The legacy of Colombia’s ARC Benkos Bioho vessel as a current of freedom and service
Paying tribute to the leader Benkos Bioho — the founder of the first free town in America — means connecting the nation’s present with the roots of resistance against slavery.
He defied the Spanish crown to found San Basilio de Palenque, the first free town in the Americas. For this reason, the choice of name for this vessel implies taking on the mission of bringing Pacific communities closer to conditions that allow them access to a dignified life.
As Vice Admiral Luis Fernando Marquez Velosa, president of COTECMAR, expressed, “the delivery of this vessel is a source of national pride, being a work conceived with a focus on ‘social sovereignty,’ which ensures that the ship is not seen as a military vessel but as a symbol of protection and care.”
The coordination between the Ministry of Health, the Colombian Navy, and the shipyard reflects a comprehensive strategy that understands that the security of a territory begins with the well-being of its people. The Benkos Bioho is, in essence, the extension of the state’s humanitarian arm, navigating through the country’s river arteries.
The industrial scale behind a social mission
The construction of this vessel required an investment of more than 85 billion pesos (approximately US$20 million) and 351,000 hours of design, engineering, and production — figures that reflect the effort to integrate a medium-complexity medical center into a structure capable of navigating rivers and seas.

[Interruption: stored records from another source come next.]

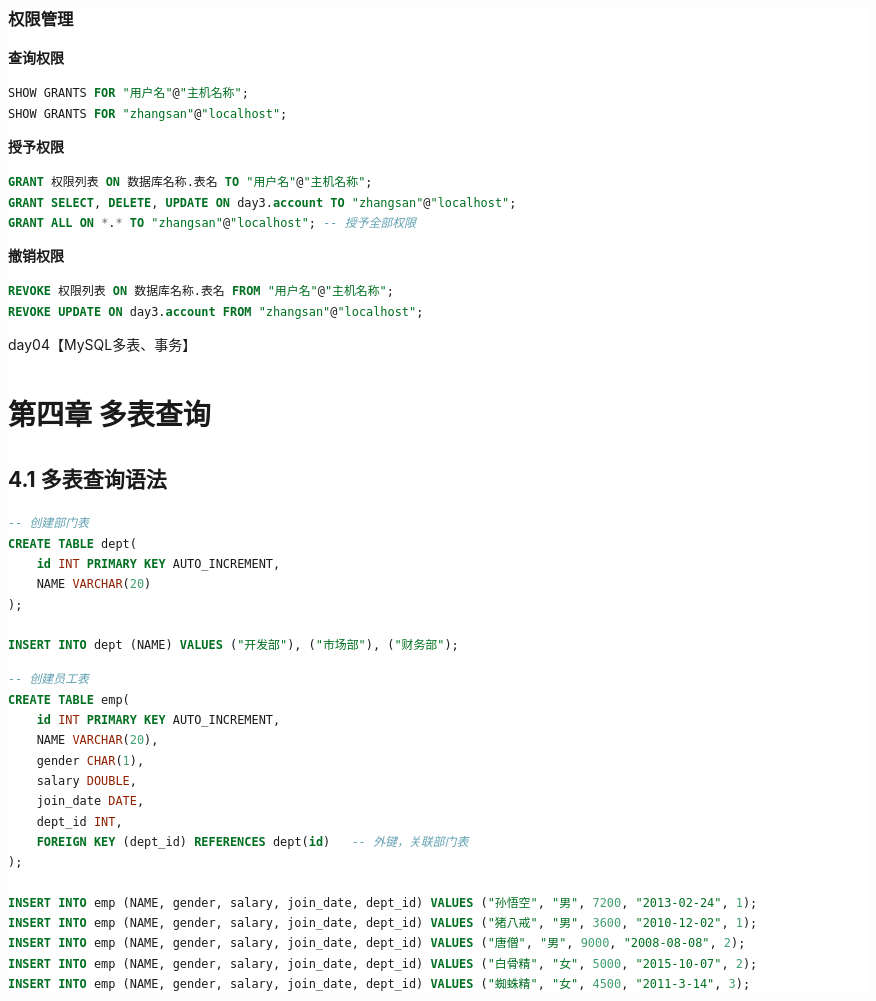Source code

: ### 权限管理



**查询权限**

```sql
SHOW GRANTS FOR "用户名"@"主机名称";
SHOW GRANTS FOR "zhangsan"@"localhost";
```

**授予权限**

```sql
GRANT 权限列表 ON 数据库名称.表名 TO "用户名"@"主机名称";
GRANT SELECT, DELETE, UPDATE ON day3.account TO "zhangsan"@"localhost";
GRANT ALL ON *.* TO "zhangsan"@"localhost";	-- 授予全部权限
```

**撤销权限**

```sql
REVOKE 权限列表 ON 数据库名称.表名 FROM "用户名"@"主机名称";
REVOKE UPDATE ON day3.account FROM "zhangsan"@"localhost";
```



day04【MySQL多表、事务】



# 第四章 多表查询



## 4.1 多表查询语法

```sql
-- 创建部门表
CREATE TABLE dept(
	id INT PRIMARY KEY AUTO_INCREMENT,
	NAME VARCHAR(20)
);

INSERT INTO dept (NAME) VALUES ("开发部"), ("市场部"), ("财务部");
```

```sql
-- 创建员工表
CREATE TABLE emp(
	id INT PRIMARY KEY AUTO_INCREMENT,
	NAME VARCHAR(20),
	gender CHAR(1),
	salary DOUBLE,
	join_date DATE,
	dept_id INT,
	FOREIGN KEY (dept_id) REFERENCES dept(id)	-- 外键，关联部门表
);

INSERT INTO emp (NAME, gender, salary, join_date, dept_id) VALUES ("孙悟空", "男", 7200, "2013-02-24", 1);
INSERT INTO emp (NAME, gender, salary, join_date, dept_id) VALUES ("猪八戒", "男", 3600, "2010-12-02", 1);
INSERT INTO emp (NAME, gender, salary, join_date, dept_id) VALUES ("唐僧", "男", 9000, "2008-08-08", 2);
INSERT INTO emp (NAME, gender, salary, join_date, dept_id) VALUES ("白骨精", "女", 5000, "2015-10-07", 2);
INSERT INTO emp (NAME, gender, salary, join_date, dept_id) VALUES ("蜘蛛精", "女", 4500, "2011-3-14", 3);
```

The economic impact of this development is tangible: The creation of 454 direct jobs and 1,362 indirect jobs in the city of Cartagena demonstrates that the naval industry is an engine of development and a pillar of the knowledge economy.
By designing and building in local shipyards, the country not only saves foreign currency but also develops talent and builds a network of local suppliers capable of meeting international quality standards.
A hospital built to navigate
The ARC Benkos Bioho measures 39 meters (128 feet) in length and 9.5 meters (31 feet) in beam. Into that compact hull, COTECMAR packed general and specialized consultation rooms, dental facilities, a pharmacy, ultrasound and X-ray units, a clinical laboratory, and cervical cancer screening services.
A satellite-linked telemedicine system connects the 20 medical personnel on board to fourth-level specialists in Bogota and Medellin in real time, while a flight deck supports helicopter evacuations for critical cases. With a total crew of 35 and autonomy for 25 days of continuous navigation, the ship reaches the river communities of the Pacific coast fully equipped — and stays long enough to matter.
Reaching the communities that maps forget
The Benkos Bioho begins to settle a historical debt that the country owes these regions, where health care infrastructure has been historically absent or precarious. With its commissioning, the ship will directly benefit more than 150,000 people across 22 coastal municipalities of the Colombian Pacific, spanning the departments of Choco, Valle del Cauca, Cauca, and Nariño.
The true test of the Benkos Bioho now unfolds on the waters of the Pacific coast — a region whose immense logistical complexity has historically made it one of the most difficult territories in the hemisphere to serve.
With the Benkos Bioho now in service, Colombia distinguishes itself in the Latin American context through its capacity to deploy technology in forgotten regions and respond to humanitarian crises — a model that already draws the attention of neighboring nations facing similar geographic challenges.
This vessel is the first step in a long-term vision where the rivers and coastlines of Colombia are no longer synonymous with isolation, but with connection, health, and institutional progress.